AI and Annotated Medical Images – OpenPath, PLIP, and “Medical Twitter”

By Michael Awood

September 1, 2023

The lack of available annotated medical images has historically hindered healthcare innovation. However, a solution is emerging as healthcare professionals start to share anonymised images and insights on public platforms – which includes the social media site previously known as Twitter (X). This has led to the creation of OpenPath, a comprehensive dataset of over 200,000 pathology images coupled with natural language descriptions, marking it as the largest public dataset of its kind.

Researchers have used OpenPath to develop Pathology Language–Image Pre-training (PLIP), a multimodal AI trained on this dataset. PLIP has demonstrated impressive results in zero-shot learning and transfer learning for classifying new pathology images across various tasks. Additionally, PLIP enables users to locate similar cases using either image or natural language search, encouraging knowledge sharing.

The researchers collected over 240,000 public pathology images using popular pathology-related hashtags and expanded the collection with data from other online sources. After thorough data quality checks, they assembled over 200,000 pathology image-text pairs named OpenPath, which they used to develop the versatile PLIP.

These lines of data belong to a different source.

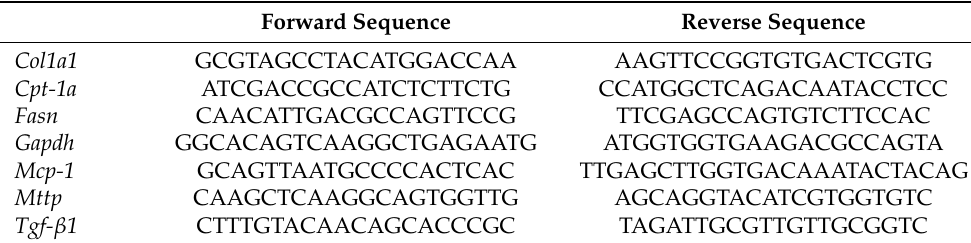
Table 5. Primer sets for real-time PCR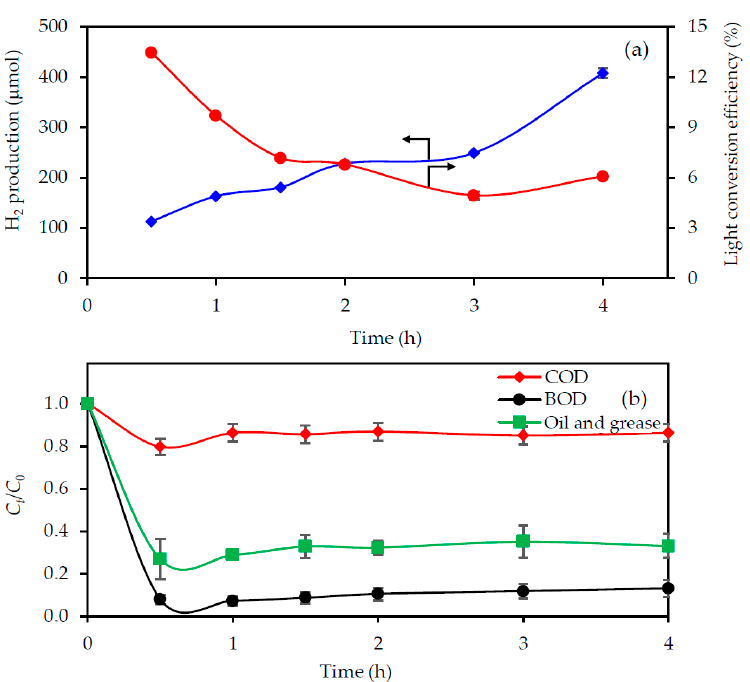
Figure 7. Effect of the reaction time on the level of ( a ) H 2 production with light conversion efficiency and ( b ) pollutant removal from the 3.3-fold diluted acid-pretreated biodiesel wastewater with an initial pH of 6.0 using a photocatalyst loading of 4.0 g/L and UV light intensity of 4.79 mW/cm 2 .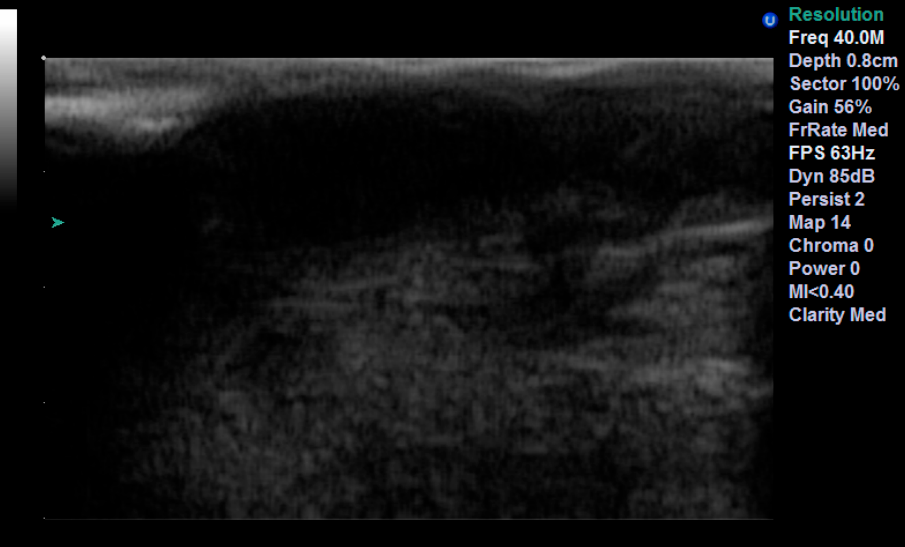
Figure 5. Misdiagnosed BCC due to the absence of hyperechoic spots . Table 3. Concordance between histopathological diagnosis, echographic diagnosis and hyperechoic spots.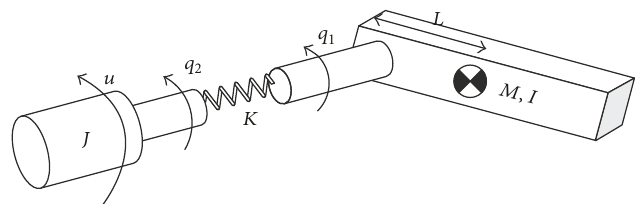
Figure 3: Single-link flexible joint manipulator.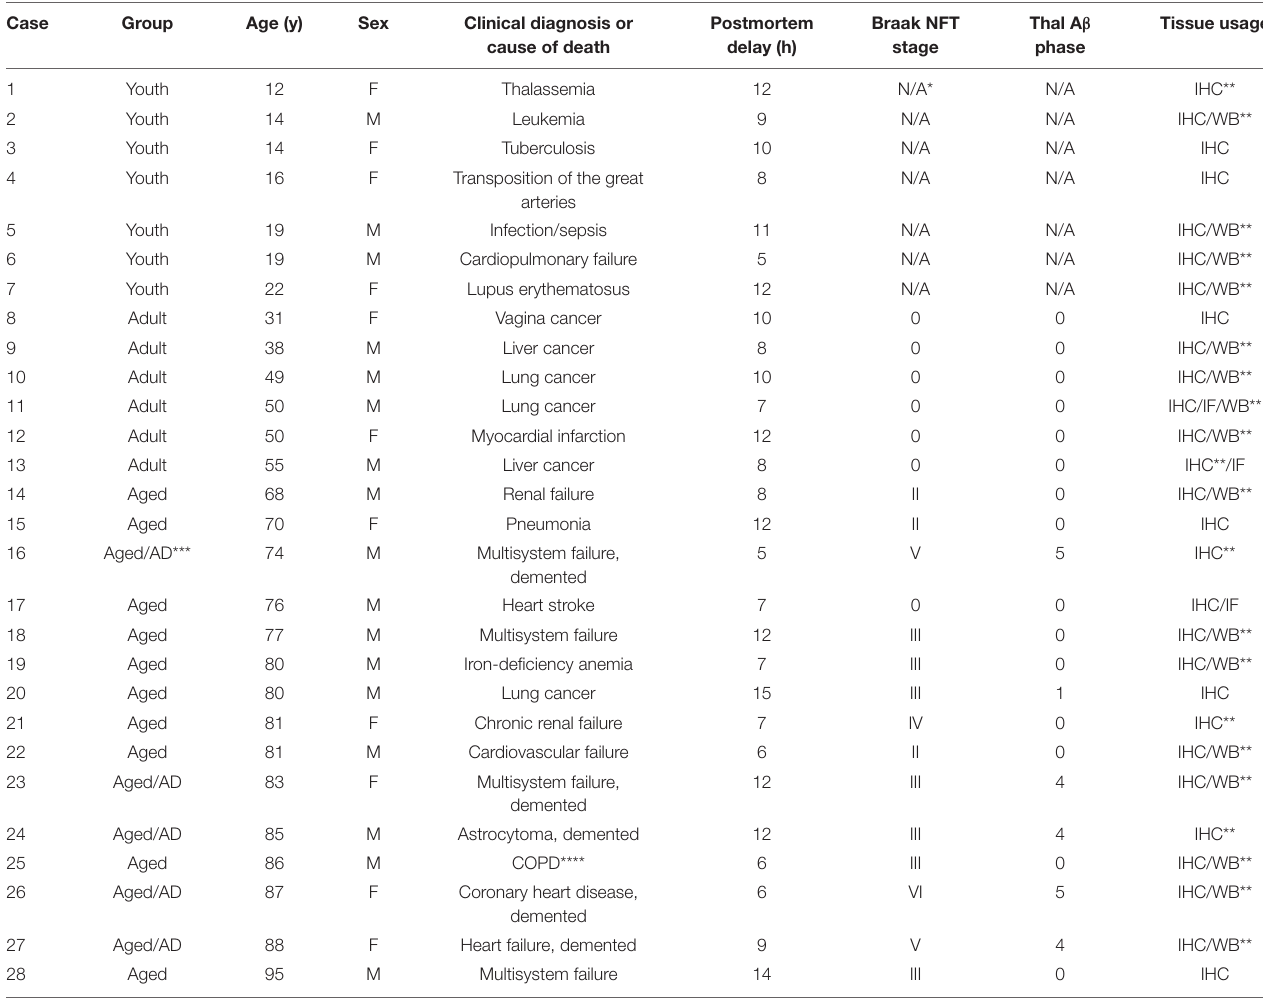
TABLE 1 | Demographic information of brain donors and staging of Alzheimer-type neuropathoplogy.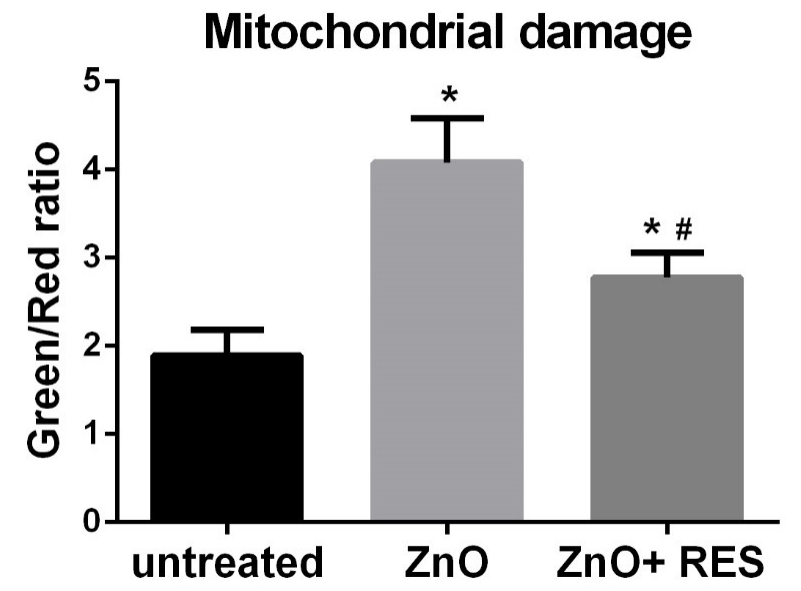
Figure 4. Resveratrol protects mitochondrial function in zebrafish embryos exposed to ZnO NPs. Quantification of mitochondrial damage (green/red fluorescence ratio) in 72-hpf embryos after treatment with 3 mg/L ZnO NP in the absence (ZnO) or presence (ZnO + RES) of 5 μM resveratrol. Embryos were stained with 5 μM JC-1 probe. Fluorescence was measured with a GENios plus microplate reader using a wavelength of 485 nm (excitation) and 535 nm (emission). RES, resveratrol. Values are shown as mean ± SD, n = 5. *, significantly different from untreated; #, significantly different from ZnO.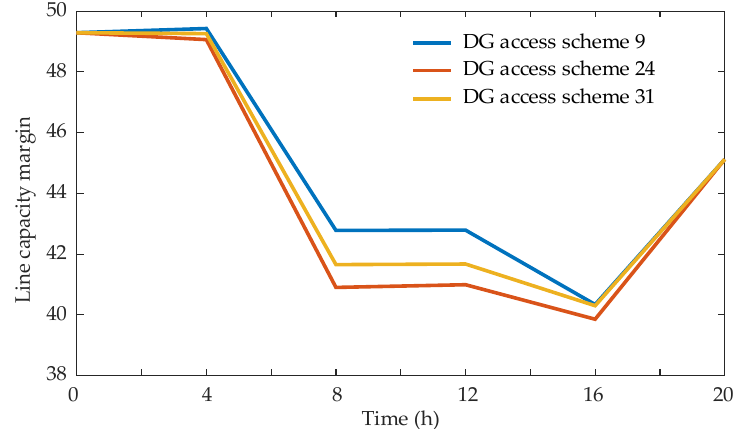
Figure 8. The line capacity margin of schemes 9, 24 and 31 under scenario 5.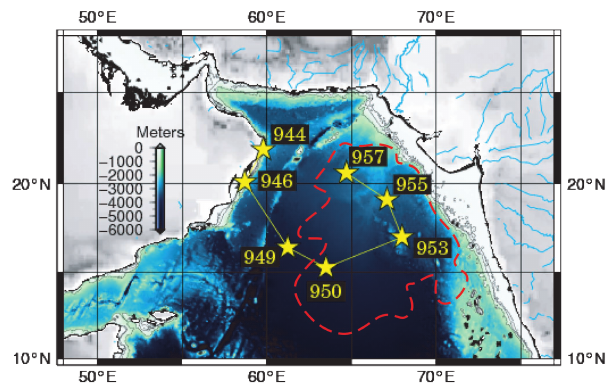
Fig. 1. Sampling stations (stars and station numbers) along cruise track (yellow) in the Arabian Sea in Sept/Oct 2007. The red dashed line marks the prominent secondary NO − maximum of ≥ 1µM in 2 the central-northeastern basin (Naqvi,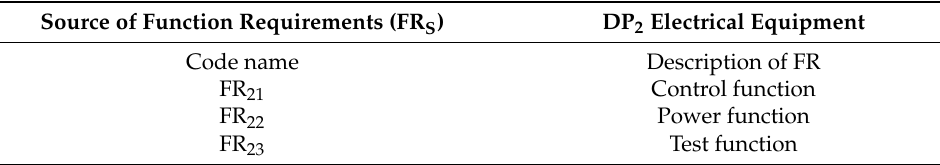
Table 8. List of terminal nodes for FR 21 , FR 22 , and FR 23 .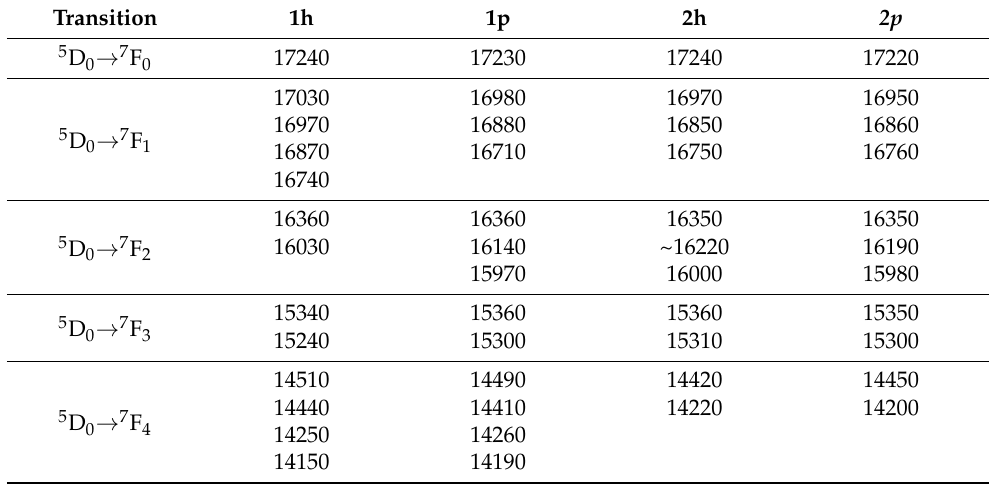
Table 2. The energies (in cm − 1 ) of the Stark components for the f * -f transitions of the Eu 3+ ion in the complexes studied.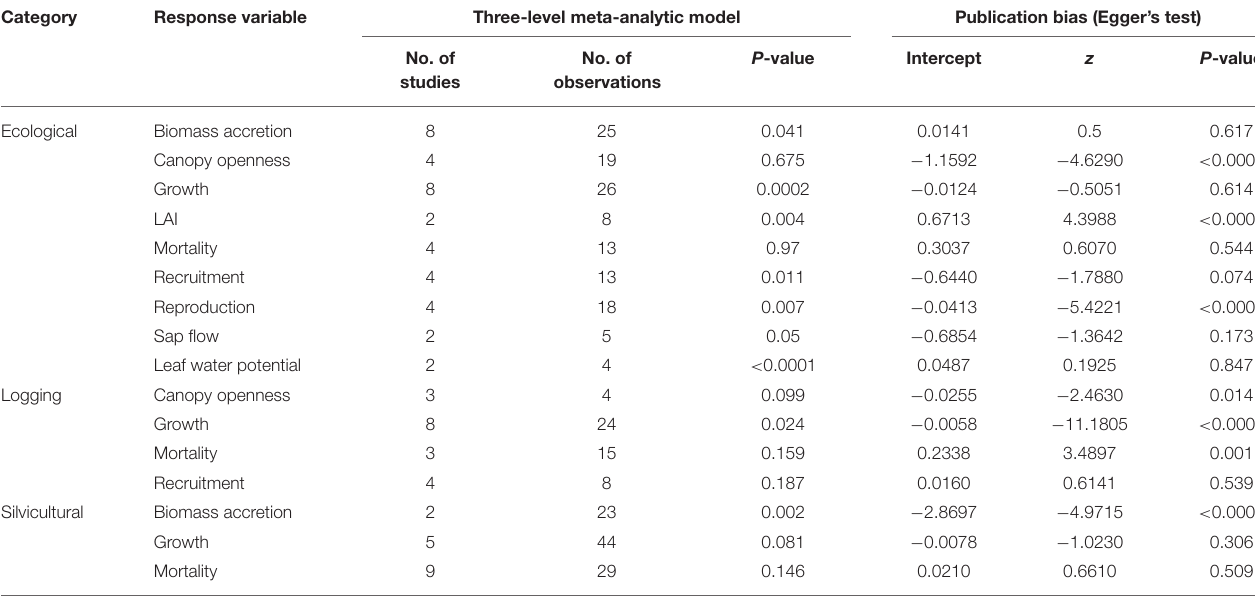
TABLE 1 | The number of studies, observations per study, and results from a meta-analysis and assessment of publication bias of 50 liana removal experiments in tropical and subtropical forests worldwide.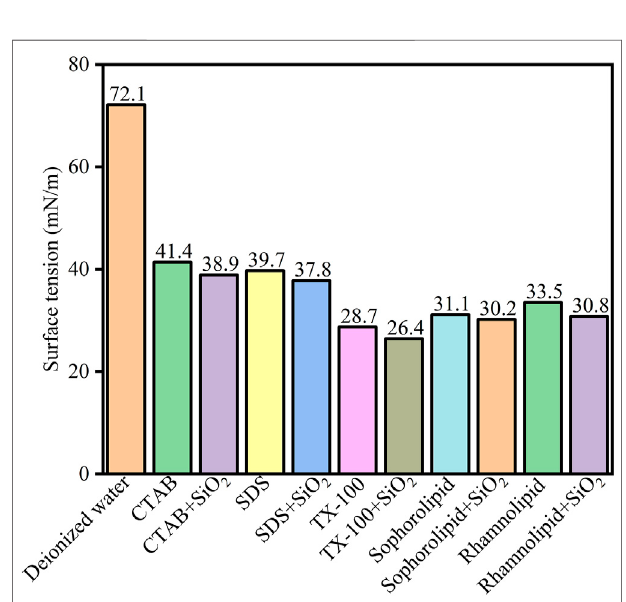
FIGURE13| Surfacetension(mN/m)ofthedeionizedwater,surfactants solutions (2000 ppm) and surfactant (2000 ppm)-SiO 2 nanoparticles at 298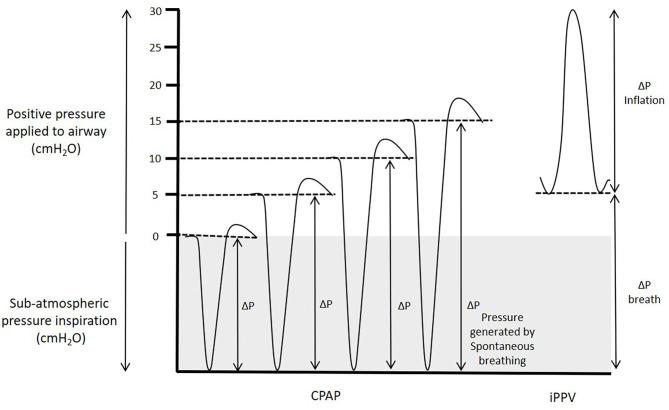
Pressure generated during CPAP and iPPV. Transpulmonary pressures (ΔP) are the primary factor that drives lung aeration after birth. During spontaneous breathing, thoracic expansion generates sub-atmospheric intrathoracic pressures, which when combined with CPAP increase the effective transpulmonary pressure applied to the lung. While intrathoracic pressures must transiently increase above the CPAP level to effect expiration, the CPAP level is effectively the highest external pressure applied to the airways and the mean intrathoracic airway pressure is considerably lower than the CPAP level. In contrast, during iPPV, PEEP is the lower limit of the applied pressure to the airways and the transpulmonary pressure that drives airway liquid clearance results from pressure increases above PEEP resulting in a mean airway pressure considerably higher than the PEEP.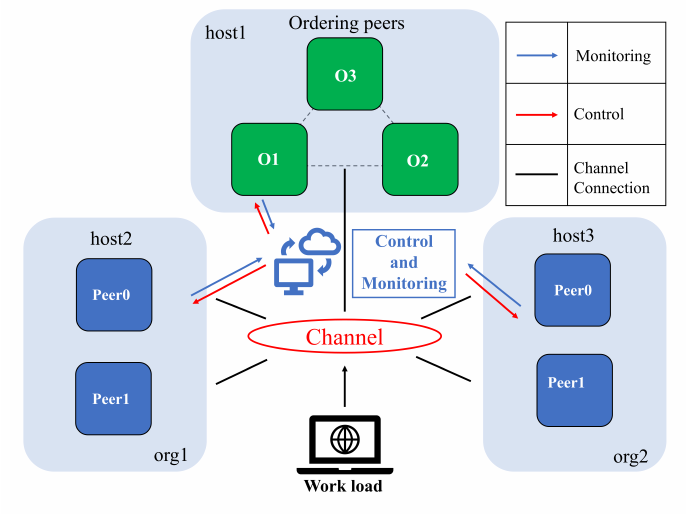
Figure 6. Simulation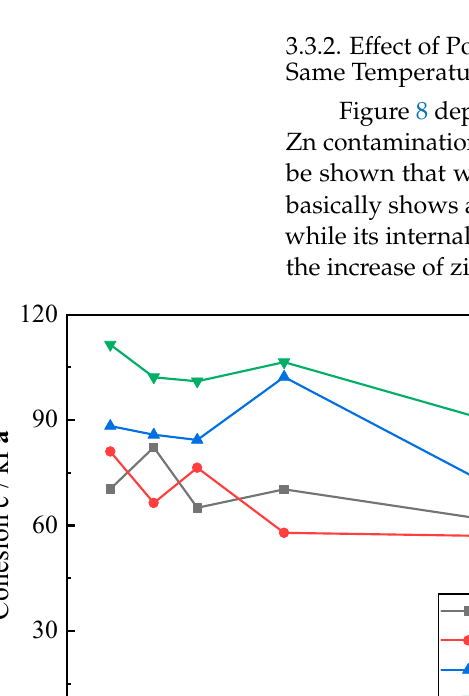
Figure 7. Curve of influence of temperature on the shear strength index of red clay. ( a ) The graph of the change of cohesion force with temperature; ( b ) The graph of internal friction angle with tem- perature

PLIP outperformed previous models in tasks such as zero-shot learning, linear probing, and text-to-image and image-to-image retrieval. Unlike other digital pathology machine learning methods, PLIP can adapt to new datasets and provide zero-shot predictions based on any text input, making it a flexible tool for potential new disease subtypes.

The study did note some limitations, including irrelevant data in the image-text pairs and challenges in accounting for varying magnification levels and staining styles. However, researchers are optimistic that PLIP can adjust to images with diverse magnification levels and staining protocols. They expect that OpenPath and PLIP will significantly contribute to advancing AI in pathology and encourage a data-focused approach in this area.